[Stored dataset items]
★ ★ ★
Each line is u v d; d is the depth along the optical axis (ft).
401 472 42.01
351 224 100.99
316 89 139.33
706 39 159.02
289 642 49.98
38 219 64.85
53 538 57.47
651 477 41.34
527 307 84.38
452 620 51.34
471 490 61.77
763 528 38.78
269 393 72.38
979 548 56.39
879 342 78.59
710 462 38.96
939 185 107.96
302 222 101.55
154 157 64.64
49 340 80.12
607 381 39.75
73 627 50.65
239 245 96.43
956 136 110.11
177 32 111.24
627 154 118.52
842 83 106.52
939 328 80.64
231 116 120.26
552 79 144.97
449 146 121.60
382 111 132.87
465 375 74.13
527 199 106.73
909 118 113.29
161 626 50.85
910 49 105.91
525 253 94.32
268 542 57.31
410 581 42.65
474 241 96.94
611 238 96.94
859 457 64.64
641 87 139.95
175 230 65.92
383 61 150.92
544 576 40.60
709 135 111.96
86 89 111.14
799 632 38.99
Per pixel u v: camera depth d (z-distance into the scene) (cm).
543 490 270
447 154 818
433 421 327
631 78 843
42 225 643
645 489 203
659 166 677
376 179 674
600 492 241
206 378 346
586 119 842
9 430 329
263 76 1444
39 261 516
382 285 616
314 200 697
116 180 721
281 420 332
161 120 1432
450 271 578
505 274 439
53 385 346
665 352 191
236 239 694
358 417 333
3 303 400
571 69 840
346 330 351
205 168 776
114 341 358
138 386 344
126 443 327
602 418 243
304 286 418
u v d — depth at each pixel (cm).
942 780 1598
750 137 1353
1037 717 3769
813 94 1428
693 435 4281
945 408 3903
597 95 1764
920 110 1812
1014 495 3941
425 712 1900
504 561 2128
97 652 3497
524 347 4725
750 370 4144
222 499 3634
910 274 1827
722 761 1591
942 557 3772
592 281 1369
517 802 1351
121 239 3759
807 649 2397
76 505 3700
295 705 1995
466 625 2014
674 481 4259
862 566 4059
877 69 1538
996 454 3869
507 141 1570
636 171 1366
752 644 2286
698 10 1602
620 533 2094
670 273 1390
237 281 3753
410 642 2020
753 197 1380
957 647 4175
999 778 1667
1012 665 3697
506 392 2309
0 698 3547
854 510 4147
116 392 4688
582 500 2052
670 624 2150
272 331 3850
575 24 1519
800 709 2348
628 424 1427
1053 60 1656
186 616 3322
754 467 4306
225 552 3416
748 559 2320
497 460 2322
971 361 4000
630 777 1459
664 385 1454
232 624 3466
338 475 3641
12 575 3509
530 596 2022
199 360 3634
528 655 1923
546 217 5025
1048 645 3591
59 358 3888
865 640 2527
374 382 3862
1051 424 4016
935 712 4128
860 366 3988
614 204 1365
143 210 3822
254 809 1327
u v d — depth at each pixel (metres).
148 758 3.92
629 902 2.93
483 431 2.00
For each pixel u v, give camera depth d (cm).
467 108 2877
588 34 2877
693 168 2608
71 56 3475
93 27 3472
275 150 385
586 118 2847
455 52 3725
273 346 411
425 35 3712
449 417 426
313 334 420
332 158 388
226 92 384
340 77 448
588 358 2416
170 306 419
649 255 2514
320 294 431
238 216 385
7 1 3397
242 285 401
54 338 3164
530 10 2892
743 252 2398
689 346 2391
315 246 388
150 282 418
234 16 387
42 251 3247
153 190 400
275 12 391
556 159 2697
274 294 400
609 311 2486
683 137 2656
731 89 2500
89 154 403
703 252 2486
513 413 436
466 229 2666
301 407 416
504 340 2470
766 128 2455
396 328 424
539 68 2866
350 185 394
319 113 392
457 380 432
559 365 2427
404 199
★ ★ ★
▶ **Your task**
Reproduce each entry above without a single difference.

▶ **Output for this exercise**
Each line is u v d; d is the depth along the optical axis (ft).
401 472 42.01
351 224 100.99
316 89 139.33
706 39 159.02
289 642 49.98
38 219 64.85
53 538 57.47
651 477 41.34
527 307 84.38
452 620 51.34
471 490 61.77
763 528 38.78
269 393 72.38
979 548 56.39
879 342 78.59
710 462 38.96
939 185 107.96
302 222 101.55
154 157 64.64
49 340 80.12
607 381 39.75
73 627 50.65
239 245 96.43
956 136 110.11
177 32 111.24
627 154 118.52
842 83 106.52
939 328 80.64
231 116 120.26
552 79 144.97
449 146 121.60
382 111 132.87
465 375 74.13
527 199 106.73
909 118 113.29
161 626 50.85
910 49 105.91
525 253 94.32
268 542 57.31
410 581 42.65
474 241 96.94
611 238 96.94
859 457 64.64
641 87 139.95
175 230 65.92
383 61 150.92
544 576 40.60
709 135 111.96
86 89 111.14
799 632 38.99
Per pixel u v: camera depth d (z-distance into the scene) (cm).
543 490 270
447 154 818
433 421 327
631 78 843
42 225 643
645 489 203
659 166 677
376 179 674
600 492 241
206 378 346
586 119 842
9 430 329
263 76 1444
39 261 516
382 285 616
314 200 697
116 180 721
281 420 332
161 120 1432
450 271 578
505 274 439
53 385 346
665 352 191
236 239 694
358 417 333
3 303 400
571 69 840
346 330 351
205 168 776
114 341 358
138 386 344
126 443 327
602 418 243
304 286 418
u v d — depth at each pixel (cm).
942 780 1598
750 137 1353
1037 717 3769
813 94 1428
693 435 4281
945 408 3903
597 95 1764
920 110 1812
1014 495 3941
425 712 1900
504 561 2128
97 652 3497
524 347 4725
750 370 4144
222 499 3634
910 274 1827
722 761 1591
942 557 3772
592 281 1369
517 802 1351
121 239 3759
807 649 2397
76 505 3700
295 705 1995
466 625 2014
674 481 4259
862 566 4059
877 69 1538
996 454 3869
507 141 1570
636 171 1366
752 644 2286
698 10 1602
620 533 2094
670 273 1390
237 281 3753
410 642 2020
753 197 1380
957 647 4175
999 778 1667
1012 665 3697
506 392 2309
0 698 3547
854 510 4147
116 392 4688
582 500 2052
670 624 2150
272 331 3850
575 24 1519
800 709 2348
628 424 1427
1053 60 1656
186 616 3322
754 467 4306
225 552 3416
748 559 2320
497 460 2322
971 361 4000
630 777 1459
664 385 1454
232 624 3466
338 475 3641
12 575 3509
530 596 2022
199 360 3634
528 655 1923
546 217 5025
1048 645 3591
59 358 3888
865 640 2527
374 382 3862
1051 424 4016
935 712 4128
860 366 3988
614 204 1365
143 210 3822
254 809 1327
u v d — depth at each pixel (metres).
148 758 3.92
629 902 2.93
483 431 2.00
For each pixel u v, give camera depth d (cm).
467 108 2877
588 34 2877
693 168 2608
71 56 3475
93 27 3472
275 150 385
586 118 2847
455 52 3725
273 346 411
425 35 3712
449 417 426
313 334 420
332 158 388
226 92 384
340 77 448
588 358 2416
170 306 419
649 255 2514
320 294 431
238 216 385
7 1 3397
242 285 401
54 338 3164
530 10 2892
743 252 2398
689 346 2391
315 246 388
150 282 418
234 16 387
42 251 3247
153 190 400
275 12 391
556 159 2697
274 294 400
609 311 2486
683 137 2656
731 89 2500
89 154 403
703 252 2486
513 413 436
466 229 2666
301 407 416
504 340 2470
766 128 2455
396 328 424
539 68 2866
350 185 394
319 113 392
457 380 432
559 365 2427
404 199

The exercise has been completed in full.